The U.S. government has continued to substantially expand its SDN designations, targeting Russia and its economy. Since the start of the war in Ukraine, the U.S. has sanctioned hundreds of Russian oligarchs, politicians, and companies. Recent additions include:
- PJSC Alrosa, the world’s largest diamond mining company;
- United Shipbuilding Corporation, Russia’s largest shipbuilder, along with a large number of subsidiaries and board members;
- The State Duma of the Federal Assembly of the Russian Federation and 328 of its members;
- 48 Russian defense companies;
- Certain Russian technology companies, including AO NII-Vektor, a Russia-based software and communications technology company that provides support for the Liana constellation satellites for the Russian Federation;
- The darknet market, Hydra Market, and Garantax, a virtual currency exchange market;
- President Putin’s adult daughters; and
- The board of VTB Bank and the CEO of Sberbank.
Denial Orders for Russian Airlines
On March 18, 2022, BIS publicly released a list of private and commercial aircraft reexported to Russia in potential violation of the U.S. Export Administration Regulations (EAR). Following this announcement, on April 7, 2022, BIS issued Temporary Denial Orders against three Russian airlines—Aeroflot, Azur Air, and UTair—based on their operation of aircraft subject to U.S. jurisdiction in violation of the EAR.
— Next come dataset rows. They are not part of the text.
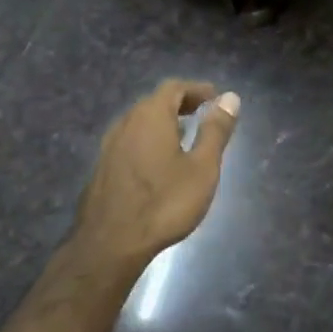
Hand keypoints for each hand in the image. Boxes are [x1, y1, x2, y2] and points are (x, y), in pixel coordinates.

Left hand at [73, 80, 239, 266]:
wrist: (110, 244)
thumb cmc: (164, 203)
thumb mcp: (202, 167)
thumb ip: (216, 131)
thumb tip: (230, 98)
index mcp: (151, 116)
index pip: (174, 88)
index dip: (197, 89)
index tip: (215, 97)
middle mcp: (126, 123)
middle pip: (154, 102)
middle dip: (180, 103)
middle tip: (203, 113)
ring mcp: (109, 146)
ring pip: (139, 122)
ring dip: (163, 122)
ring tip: (184, 136)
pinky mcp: (101, 168)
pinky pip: (129, 140)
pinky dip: (148, 139)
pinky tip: (158, 161)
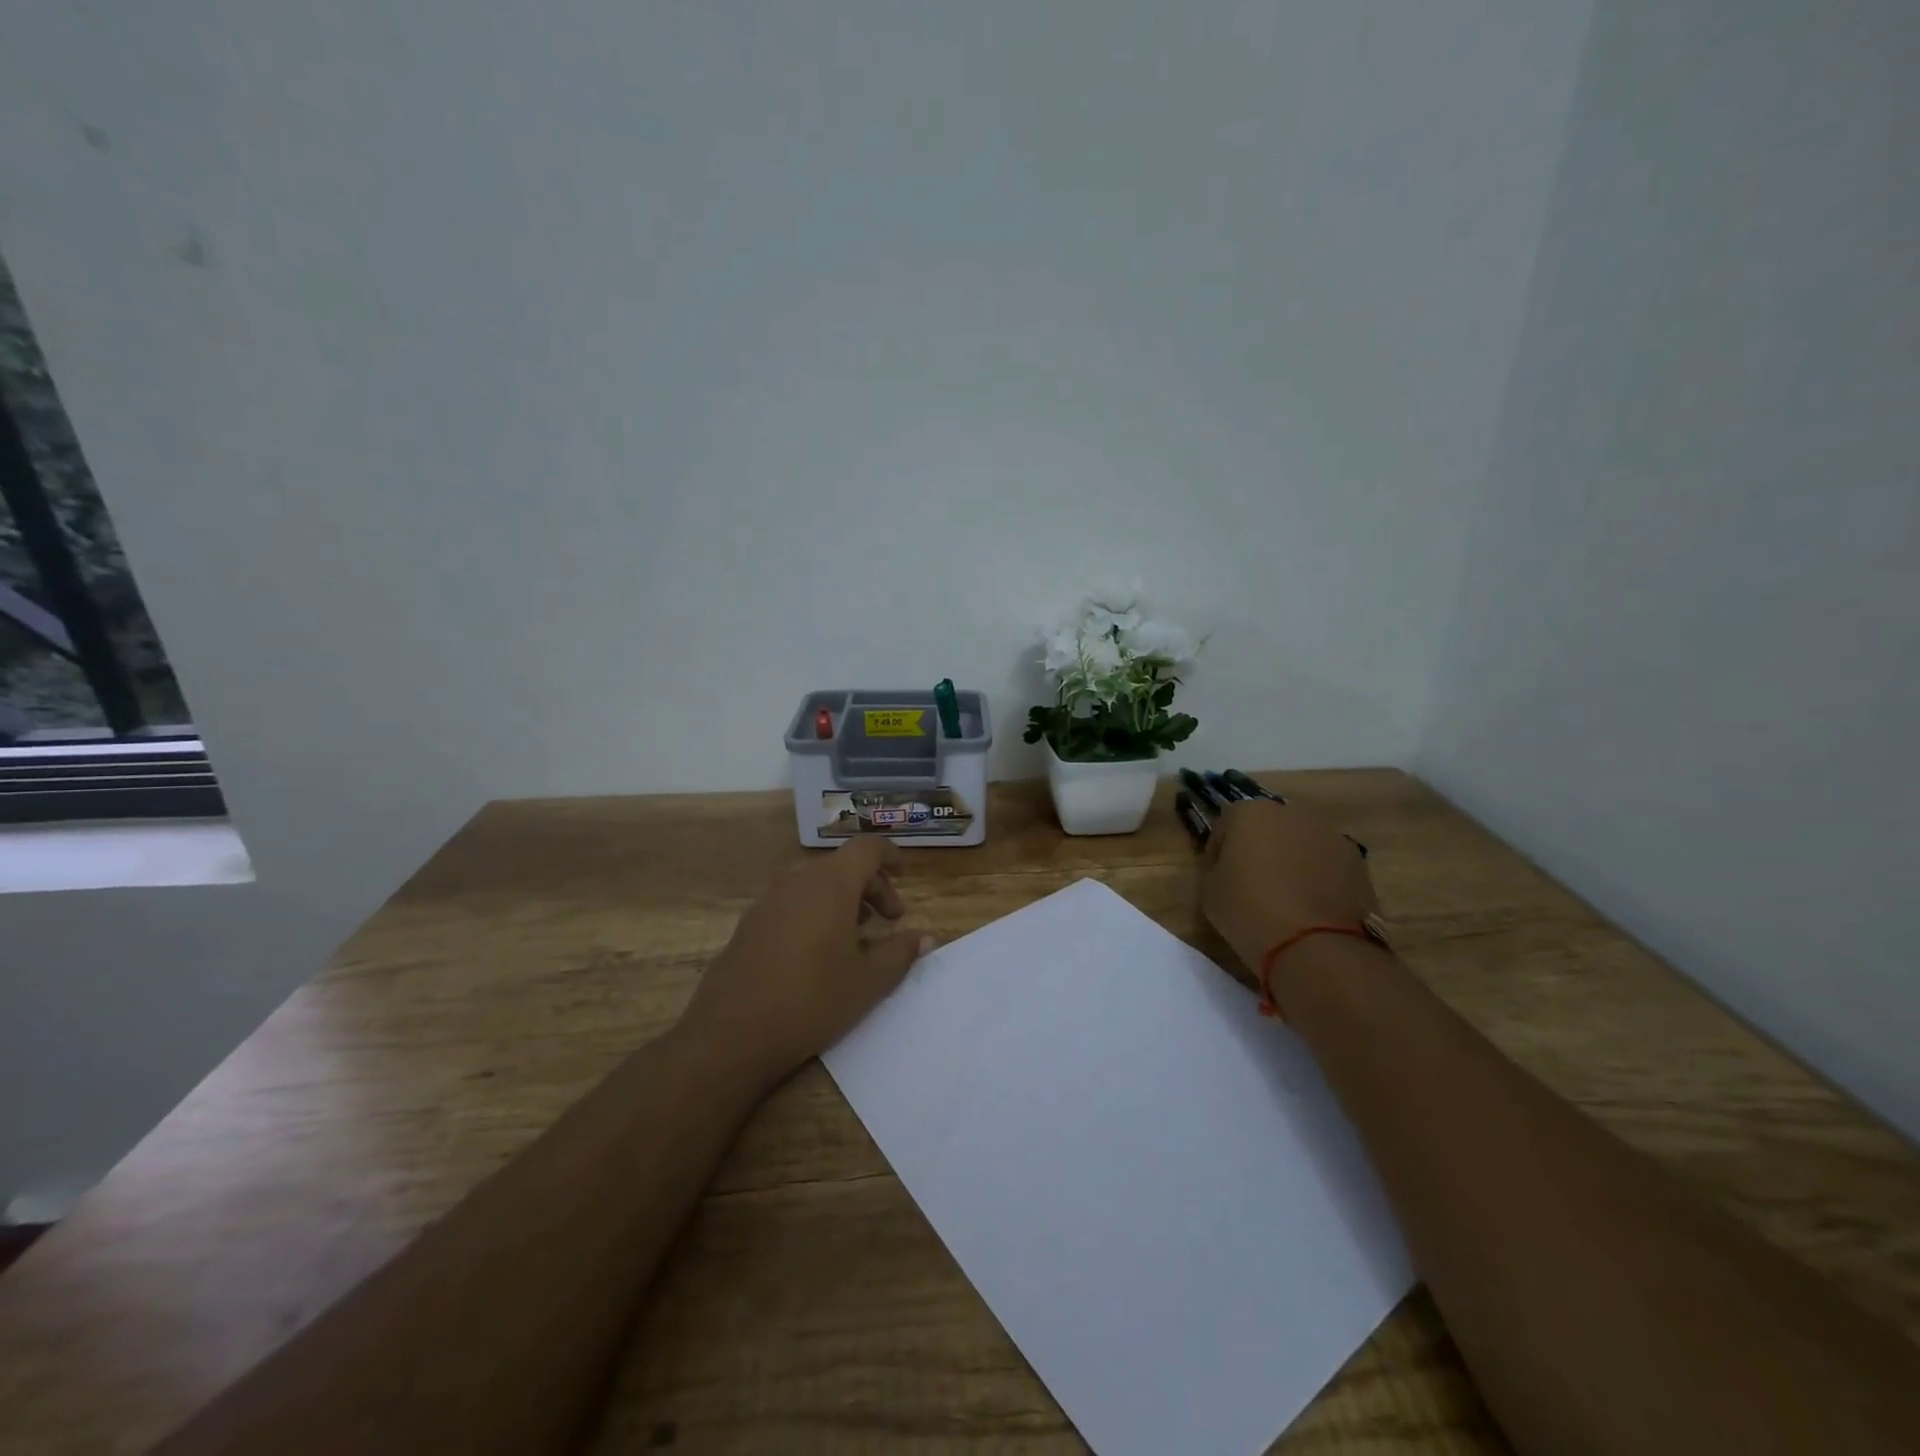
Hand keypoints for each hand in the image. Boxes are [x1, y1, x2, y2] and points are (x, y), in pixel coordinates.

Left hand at [678, 838, 931, 1085]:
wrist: (731, 1034)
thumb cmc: (811, 1001)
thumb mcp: (868, 982)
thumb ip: (900, 953)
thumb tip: (924, 937)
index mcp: (831, 884)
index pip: (867, 848)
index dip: (890, 856)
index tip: (905, 875)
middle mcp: (798, 881)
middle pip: (842, 866)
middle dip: (871, 886)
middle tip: (889, 920)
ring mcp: (768, 900)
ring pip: (815, 883)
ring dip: (843, 899)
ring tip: (857, 936)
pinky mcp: (749, 923)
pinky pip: (792, 901)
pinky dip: (815, 911)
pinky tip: (818, 951)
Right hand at [1199, 799, 1378, 976]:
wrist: (1315, 945)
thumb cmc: (1249, 910)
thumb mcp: (1208, 890)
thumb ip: (1215, 867)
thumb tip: (1228, 866)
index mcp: (1250, 812)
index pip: (1225, 826)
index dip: (1219, 852)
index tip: (1219, 877)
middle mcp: (1292, 812)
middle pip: (1267, 828)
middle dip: (1259, 849)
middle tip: (1252, 884)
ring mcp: (1330, 834)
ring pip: (1300, 843)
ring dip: (1291, 861)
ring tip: (1285, 898)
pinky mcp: (1357, 861)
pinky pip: (1326, 863)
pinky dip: (1318, 877)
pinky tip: (1310, 907)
The denial orders apply broad denials on the companies receiving items subject to the EAR and prohibit any person or entity (wherever located) from exporting, reexporting or transferring U.S.-origin parts or technology, and other items subject to U.S. export control jurisdiction, to those airlines. In addition, related services, transactions and finance also are prohibited.
The United States already has taken measures to enforce the recent sanctions. Further primary and secondary sanctions enforcement announcements are likely to increase in coming weeks.
On March 2, 2022, the U.S. Department of Justice (DOJ) announced Task Force KleptoCapture, an interagency law enforcement task force dedicated to enforcing the sanctions and export restrictions imposed by the United States. The Task Force was launched alongside global partners, such as the European Union. On April 6, 2022, DOJ issued its first charges against a Russian oligarch pursuant to a KleptoCapture investigation.
On March 31, 2022, the U.S. government identified and announced sanctions against two separate sanctions evasion networks operating out of multiple countries around the world. The first was a procurement network organized around OOO Serniya Engineering, which had helped Russian Intelligence Services to obtain critical western technology, and included multiple companies in the United Kingdom, France, Singapore, Malta and Russia. A second network, based in Finland, had provided underwater equipment and diving systems in evasion of U.S. sanctions, and designations targeted Nikita Gennadievitch Kovalevskij, Optima Freight OY and Quantlog OY.